Question

The ratio of the altitudes of a triangle is 2 : 3 : 4. find the sides of the triangle, if its perimeter is 91 cm.

Answer 1

Common multiple of ratio of altitudes is y and sides of the triangle are a,b and c.....
I've equated areas of the triangle considering different altitudes and sides each time...
Hope it's helpful .

Answer 2

Answer: The sides of the triangle are 42 cm , 28 cm and 21 cm.

Step-by-step explanation:

Area of a triangle = $\frac{1}{2}$ × (base) × (altitude)

Area of a given triangle is fixed.
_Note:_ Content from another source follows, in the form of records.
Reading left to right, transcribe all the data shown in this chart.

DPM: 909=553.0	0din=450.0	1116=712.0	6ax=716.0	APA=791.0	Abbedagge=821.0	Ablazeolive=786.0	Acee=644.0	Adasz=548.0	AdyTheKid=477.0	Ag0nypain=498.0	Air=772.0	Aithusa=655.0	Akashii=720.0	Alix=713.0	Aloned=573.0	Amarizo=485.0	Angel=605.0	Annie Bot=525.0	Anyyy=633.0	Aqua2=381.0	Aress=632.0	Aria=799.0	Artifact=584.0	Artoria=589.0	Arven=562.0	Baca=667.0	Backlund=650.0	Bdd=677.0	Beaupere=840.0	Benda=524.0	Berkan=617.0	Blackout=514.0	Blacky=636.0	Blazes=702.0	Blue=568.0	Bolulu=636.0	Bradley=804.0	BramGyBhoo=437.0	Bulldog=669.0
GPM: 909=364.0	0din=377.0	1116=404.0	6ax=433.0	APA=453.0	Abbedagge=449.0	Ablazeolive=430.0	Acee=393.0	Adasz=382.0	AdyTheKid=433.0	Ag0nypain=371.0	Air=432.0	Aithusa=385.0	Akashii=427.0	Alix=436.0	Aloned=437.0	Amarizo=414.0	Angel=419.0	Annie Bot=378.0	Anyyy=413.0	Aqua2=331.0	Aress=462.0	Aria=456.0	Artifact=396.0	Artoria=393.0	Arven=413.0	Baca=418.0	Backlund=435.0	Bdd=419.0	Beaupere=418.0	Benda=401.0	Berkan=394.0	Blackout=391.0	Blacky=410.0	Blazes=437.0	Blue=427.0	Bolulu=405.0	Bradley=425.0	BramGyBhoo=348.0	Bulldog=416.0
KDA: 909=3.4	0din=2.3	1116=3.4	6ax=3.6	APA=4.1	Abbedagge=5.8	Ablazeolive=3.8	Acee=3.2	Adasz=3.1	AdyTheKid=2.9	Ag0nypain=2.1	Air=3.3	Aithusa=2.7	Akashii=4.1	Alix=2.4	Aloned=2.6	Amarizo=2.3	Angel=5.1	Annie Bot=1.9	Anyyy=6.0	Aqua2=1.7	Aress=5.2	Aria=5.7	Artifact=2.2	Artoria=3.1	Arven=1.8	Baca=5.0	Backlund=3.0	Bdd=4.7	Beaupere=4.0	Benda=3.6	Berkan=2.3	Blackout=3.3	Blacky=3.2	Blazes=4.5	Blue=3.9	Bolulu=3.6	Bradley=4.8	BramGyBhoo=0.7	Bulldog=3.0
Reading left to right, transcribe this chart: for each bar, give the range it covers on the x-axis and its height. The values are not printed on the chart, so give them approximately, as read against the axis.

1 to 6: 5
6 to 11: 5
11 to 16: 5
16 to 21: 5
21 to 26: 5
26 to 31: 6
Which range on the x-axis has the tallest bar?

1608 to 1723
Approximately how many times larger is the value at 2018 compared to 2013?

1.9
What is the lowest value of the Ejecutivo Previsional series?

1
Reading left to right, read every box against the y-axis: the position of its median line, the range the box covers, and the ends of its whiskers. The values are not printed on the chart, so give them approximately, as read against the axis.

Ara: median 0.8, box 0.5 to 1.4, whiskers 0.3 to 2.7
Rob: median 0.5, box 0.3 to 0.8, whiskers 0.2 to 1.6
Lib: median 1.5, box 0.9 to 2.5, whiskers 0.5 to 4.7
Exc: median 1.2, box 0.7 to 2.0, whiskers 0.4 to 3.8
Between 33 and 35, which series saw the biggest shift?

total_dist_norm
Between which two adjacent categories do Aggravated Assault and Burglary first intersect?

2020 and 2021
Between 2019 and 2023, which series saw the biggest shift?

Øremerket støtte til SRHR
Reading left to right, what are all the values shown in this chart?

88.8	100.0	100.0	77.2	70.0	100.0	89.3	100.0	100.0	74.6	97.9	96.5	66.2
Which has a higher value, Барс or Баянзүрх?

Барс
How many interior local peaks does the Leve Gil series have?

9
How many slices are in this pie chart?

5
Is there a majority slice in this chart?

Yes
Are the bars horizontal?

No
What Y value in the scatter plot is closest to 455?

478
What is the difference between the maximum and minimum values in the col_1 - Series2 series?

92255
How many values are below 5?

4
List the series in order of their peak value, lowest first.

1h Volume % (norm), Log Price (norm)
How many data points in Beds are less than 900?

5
Therefore, product of altitude and base is fixed.

Ratio of altitude = 2 : 3 : 4

∴ Ratio of base = $\frac{1}{2} : \frac{1}{3} : \frac{1}{4}$

Let the sides (bases) be x/2 , x/3 and x/4 cm

Perimeter of triangle = Sum of the three sides

$91 = \frac{x}{2} + \frac{x}{3} + \frac{x}{4}$

$91 = \frac{13x}{12}$

$x = 84$

Sides of triangle :

x/2 cm = 42 cm

x/3 cm = 28 cm

x/4 cm = 21 cm

#SPJ3